Written task ::
The data below should be printed in full, exactly, and without any of its images.

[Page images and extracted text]
■ ■ ■ ■ ■ ■ ■

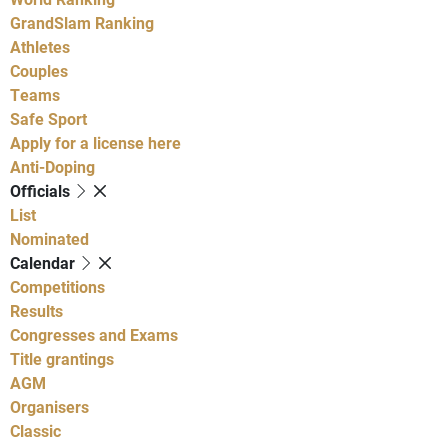
GrandSlam Ranking
Athletes
Couples
Teams
Safe Sport
Apply for a license here
Anti-Doping
Officials
List
Nominated
Calendar
Competitions
Results
Congresses and Exams
Title grantings
AGM
Organisers
Classic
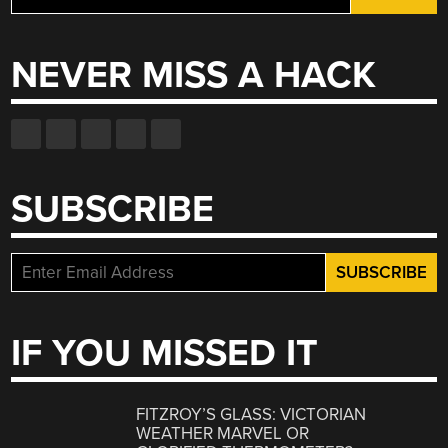
for:
NEVER MISS A HACK
SUBSCRIBE
IF YOU MISSED IT
FITZROY’S GLASS: VICTORIAN
WEATHER MARVEL OR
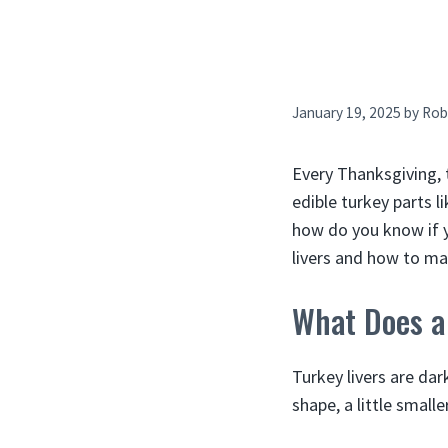
January 19, 2025
by
Rob
Every Thanksgiving, 
edible turkey parts l
how do you know if yo
livers and how to m
What Does a
Turkey livers are dar
shape, a little small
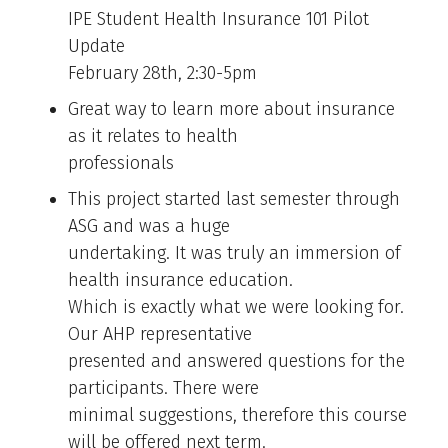
IPE Student Health Insurance 101 Pilot
Update
February 28th, 2:30-5pm
Great way to learn more about insurance
as it relates to health
professionals
This project started last semester through
ASG and was a huge
undertaking. It was truly an immersion of
health insurance education.
Which is exactly what we were looking for.
Our AHP representative
presented and answered questions for the
participants. There were
minimal suggestions, therefore this course
will be offered next term.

■ ■ ■ ■ ■ ■ ■

Answer area ::
GrandSlam Ranking
Athletes
Couples
Teams
Safe Sport
Apply for a license here
Anti-Doping
Officials
List
Nominated
Calendar
Competitions
Results
Congresses and Exams
Title grantings
AGM
Organisers
Classic
for:
NEVER MISS A HACK
SUBSCRIBE
IF YOU MISSED IT
FITZROY’S GLASS: VICTORIAN
WEATHER MARVEL OR
January 19, 2025
by
Rob
Every Thanksgiving, 
edible turkey parts l
how do you know if yo
livers and how to m
What Does a
Turkey livers are dar
shape, a little small
IPE Student Health Insurance 101 Pilot
Update
February 28th, 2:30-5pm
Great way to learn more about insurance
as it relates to health
professionals
This project started last semester through
ASG and was a huge
undertaking. It was truly an immersion of
health insurance education.
Which is exactly what we were looking for.
Our AHP representative
presented and answered questions for the
participants. There were
minimal suggestions, therefore this course
will be offered next term.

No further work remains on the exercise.